───── Testo ─────

Il modo più comune per un graphic designer di apprendere è attraverso tentativi ed errori. Soprattutto per i giovani designer e aspiranti tali, che continuano a commettere errori a causa della mancanza di esperienza. Charlie B. Johnson è un graphic designer che ha aperto un blog, il Graphic Design Blog , il quale è ormai diventato un‘utilissima risorsa web per tutti i grafici. Ed essendo del settore, ha voluto delineare i 10 errori più comuni commessi da un grafico.
Vediamo insieme quali sono.
In ogni progetto grafico i dettagli sono necessari per guidare un designer attraverso l’intero processo di creazione. Alcuni grafici hanno la cattiva abitudine di essere eccessivamente fiduciosi e avviano così il progetto senza un breve riassunto di ciò che devono fare. Un riassunto, una bozza iniziale, sono necessari per raccogliere tutte le informazioni sul progetto che i clienti hanno in mente. Senza conoscere le esigenze e le condizioni del cliente, semplicemente non si può lavorare su un progetto.
Lo scopo del graphic designer è aiutare le aziende a trasmettere visivamente il loro messaggio al target di mercato. Quindi, se i grafici ignorano il target di riferimento, non saranno mai in grado di creare il visual giusto. Al fine di creare progetti rilevanti, è necessario analizzare la tipologia di clienti per cui sono concepiti, tenendo sempre presente a chi ci si rivolge.

─────

Prosegui il testo sugli errori più comuni dei graphic designer, ripartendo subito dopo la sua ultima frase.

───── Dati di partenza ─────

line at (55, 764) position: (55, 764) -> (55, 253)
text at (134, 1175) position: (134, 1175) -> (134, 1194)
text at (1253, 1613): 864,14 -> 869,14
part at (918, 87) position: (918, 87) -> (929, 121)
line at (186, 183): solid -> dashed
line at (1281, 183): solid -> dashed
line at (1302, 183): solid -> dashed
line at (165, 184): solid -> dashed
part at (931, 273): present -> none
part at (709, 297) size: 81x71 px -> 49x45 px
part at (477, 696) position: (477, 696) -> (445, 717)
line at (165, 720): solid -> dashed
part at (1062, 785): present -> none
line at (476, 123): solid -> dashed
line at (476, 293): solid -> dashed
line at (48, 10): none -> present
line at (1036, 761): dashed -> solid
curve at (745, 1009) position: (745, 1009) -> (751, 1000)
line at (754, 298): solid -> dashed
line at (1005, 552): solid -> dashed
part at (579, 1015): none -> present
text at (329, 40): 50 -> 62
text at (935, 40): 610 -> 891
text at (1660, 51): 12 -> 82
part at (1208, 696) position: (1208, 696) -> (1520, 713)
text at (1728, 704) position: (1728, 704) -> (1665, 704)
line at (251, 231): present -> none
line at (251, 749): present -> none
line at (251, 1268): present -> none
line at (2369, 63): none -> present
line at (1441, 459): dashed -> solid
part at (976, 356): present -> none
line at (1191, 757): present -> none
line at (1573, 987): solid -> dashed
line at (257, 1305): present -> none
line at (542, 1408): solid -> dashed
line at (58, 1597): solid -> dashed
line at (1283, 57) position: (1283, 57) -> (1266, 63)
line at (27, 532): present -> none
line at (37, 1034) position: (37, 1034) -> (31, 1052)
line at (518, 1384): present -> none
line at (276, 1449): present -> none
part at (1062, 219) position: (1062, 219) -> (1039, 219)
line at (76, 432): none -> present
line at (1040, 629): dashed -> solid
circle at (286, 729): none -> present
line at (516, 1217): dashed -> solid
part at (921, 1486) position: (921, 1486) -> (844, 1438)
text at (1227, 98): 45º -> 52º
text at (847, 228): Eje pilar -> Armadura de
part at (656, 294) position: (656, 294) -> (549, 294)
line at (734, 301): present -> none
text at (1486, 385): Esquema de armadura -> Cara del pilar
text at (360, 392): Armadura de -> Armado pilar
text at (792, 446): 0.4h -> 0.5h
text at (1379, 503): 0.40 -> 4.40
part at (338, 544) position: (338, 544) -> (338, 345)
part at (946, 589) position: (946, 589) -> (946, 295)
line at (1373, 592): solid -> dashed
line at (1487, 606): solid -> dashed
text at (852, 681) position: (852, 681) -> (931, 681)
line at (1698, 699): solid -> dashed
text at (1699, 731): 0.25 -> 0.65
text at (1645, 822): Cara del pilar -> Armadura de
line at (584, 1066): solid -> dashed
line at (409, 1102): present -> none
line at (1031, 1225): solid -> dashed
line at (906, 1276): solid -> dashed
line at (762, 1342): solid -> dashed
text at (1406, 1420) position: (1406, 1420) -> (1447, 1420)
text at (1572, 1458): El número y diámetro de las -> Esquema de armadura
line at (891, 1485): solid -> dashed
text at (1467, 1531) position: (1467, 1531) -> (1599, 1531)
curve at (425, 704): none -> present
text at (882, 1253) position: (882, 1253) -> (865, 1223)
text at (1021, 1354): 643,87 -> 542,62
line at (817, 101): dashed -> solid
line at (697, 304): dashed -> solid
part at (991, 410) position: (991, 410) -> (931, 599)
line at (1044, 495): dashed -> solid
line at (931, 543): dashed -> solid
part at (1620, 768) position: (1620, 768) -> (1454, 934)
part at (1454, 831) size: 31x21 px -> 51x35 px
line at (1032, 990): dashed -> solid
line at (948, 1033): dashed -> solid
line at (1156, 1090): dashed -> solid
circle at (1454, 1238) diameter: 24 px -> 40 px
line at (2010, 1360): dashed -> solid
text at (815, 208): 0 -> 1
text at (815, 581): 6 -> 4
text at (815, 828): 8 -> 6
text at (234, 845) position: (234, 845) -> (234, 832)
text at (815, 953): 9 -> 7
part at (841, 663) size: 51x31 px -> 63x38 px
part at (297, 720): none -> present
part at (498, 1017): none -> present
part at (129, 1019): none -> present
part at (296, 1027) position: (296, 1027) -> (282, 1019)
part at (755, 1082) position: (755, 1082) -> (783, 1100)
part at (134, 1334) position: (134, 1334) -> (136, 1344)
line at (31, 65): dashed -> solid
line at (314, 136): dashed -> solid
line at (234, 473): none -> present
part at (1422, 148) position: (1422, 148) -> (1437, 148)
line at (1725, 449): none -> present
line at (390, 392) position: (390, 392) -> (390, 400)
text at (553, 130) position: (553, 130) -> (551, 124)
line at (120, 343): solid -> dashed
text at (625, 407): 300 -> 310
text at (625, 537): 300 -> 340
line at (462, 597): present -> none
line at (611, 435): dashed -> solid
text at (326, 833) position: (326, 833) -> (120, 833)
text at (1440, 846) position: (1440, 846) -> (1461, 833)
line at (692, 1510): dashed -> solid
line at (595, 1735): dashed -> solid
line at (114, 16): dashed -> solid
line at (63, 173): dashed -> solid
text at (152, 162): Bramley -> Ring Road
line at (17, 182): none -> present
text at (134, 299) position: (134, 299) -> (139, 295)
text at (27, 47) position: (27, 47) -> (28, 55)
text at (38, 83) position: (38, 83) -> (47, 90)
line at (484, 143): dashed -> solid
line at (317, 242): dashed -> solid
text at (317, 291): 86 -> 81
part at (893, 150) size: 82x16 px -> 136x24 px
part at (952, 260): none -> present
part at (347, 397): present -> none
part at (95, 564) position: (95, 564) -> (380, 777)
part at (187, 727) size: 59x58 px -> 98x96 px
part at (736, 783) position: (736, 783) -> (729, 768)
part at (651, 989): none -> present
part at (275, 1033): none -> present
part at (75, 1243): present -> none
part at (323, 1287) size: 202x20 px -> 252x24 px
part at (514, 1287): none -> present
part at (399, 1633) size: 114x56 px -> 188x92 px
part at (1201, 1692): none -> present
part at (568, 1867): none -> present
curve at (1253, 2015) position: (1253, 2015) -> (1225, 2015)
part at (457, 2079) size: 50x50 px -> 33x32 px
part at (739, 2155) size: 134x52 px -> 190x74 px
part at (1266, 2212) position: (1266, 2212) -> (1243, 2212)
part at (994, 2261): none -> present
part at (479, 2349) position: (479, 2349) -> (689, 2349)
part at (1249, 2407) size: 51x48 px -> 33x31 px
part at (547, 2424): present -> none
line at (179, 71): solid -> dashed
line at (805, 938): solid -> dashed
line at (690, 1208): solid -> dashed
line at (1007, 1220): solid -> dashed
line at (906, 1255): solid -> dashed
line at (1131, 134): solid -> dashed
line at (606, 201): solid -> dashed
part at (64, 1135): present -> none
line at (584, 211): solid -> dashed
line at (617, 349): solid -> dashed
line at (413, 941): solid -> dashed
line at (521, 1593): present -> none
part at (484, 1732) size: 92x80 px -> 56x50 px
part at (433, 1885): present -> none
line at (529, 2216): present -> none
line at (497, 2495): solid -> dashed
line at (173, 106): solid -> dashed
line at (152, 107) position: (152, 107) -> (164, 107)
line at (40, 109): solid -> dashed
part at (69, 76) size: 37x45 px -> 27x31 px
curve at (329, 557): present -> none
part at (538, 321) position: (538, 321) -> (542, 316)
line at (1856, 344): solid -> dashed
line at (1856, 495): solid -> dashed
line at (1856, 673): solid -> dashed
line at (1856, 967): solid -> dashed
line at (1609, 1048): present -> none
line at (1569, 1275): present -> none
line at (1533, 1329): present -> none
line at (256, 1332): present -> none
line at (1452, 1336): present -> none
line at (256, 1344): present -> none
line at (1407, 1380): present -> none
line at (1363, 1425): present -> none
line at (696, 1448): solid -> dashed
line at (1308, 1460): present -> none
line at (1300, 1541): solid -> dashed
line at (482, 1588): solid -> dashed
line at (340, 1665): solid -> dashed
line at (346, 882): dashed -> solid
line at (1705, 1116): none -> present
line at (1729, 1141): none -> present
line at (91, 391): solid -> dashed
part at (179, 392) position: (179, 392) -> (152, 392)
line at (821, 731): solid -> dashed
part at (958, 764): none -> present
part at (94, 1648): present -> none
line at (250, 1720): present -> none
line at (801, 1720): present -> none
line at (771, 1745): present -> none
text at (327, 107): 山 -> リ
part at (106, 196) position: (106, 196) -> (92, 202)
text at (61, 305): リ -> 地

─────

◆ Risposta ◆
In ogni professione, le scadenze sono estremamente cruciali. Completando il lavoro in tempo, si mostra determinazione e sincerità d’ impegno. Alcuni grafici tendono a procrastinare nei loro progetti. Quando infatti si viene meno alla scadenza, si rischia di passare per designer mediocri. Il procrastinare rischia di far scappare i clienti, in quanto possono pensare che voi non siate efficienti.
Alcuni grafici non riescono a capire l’importanza di avviare un progetto in bianco e nero, ma creano direttamente la versione colorata del design. Questo è un grave errore, perchè come molti sapranno, alcuni mezzi promozionali non permettono determinati colori. Quindi, ciò che si crea a colori potrebbe non risultare poi soddisfacente in bianco e nero.
E voi siete d’accordo con Charlie B. Johnson? Qualche consiglio utile da parte dei più esperti?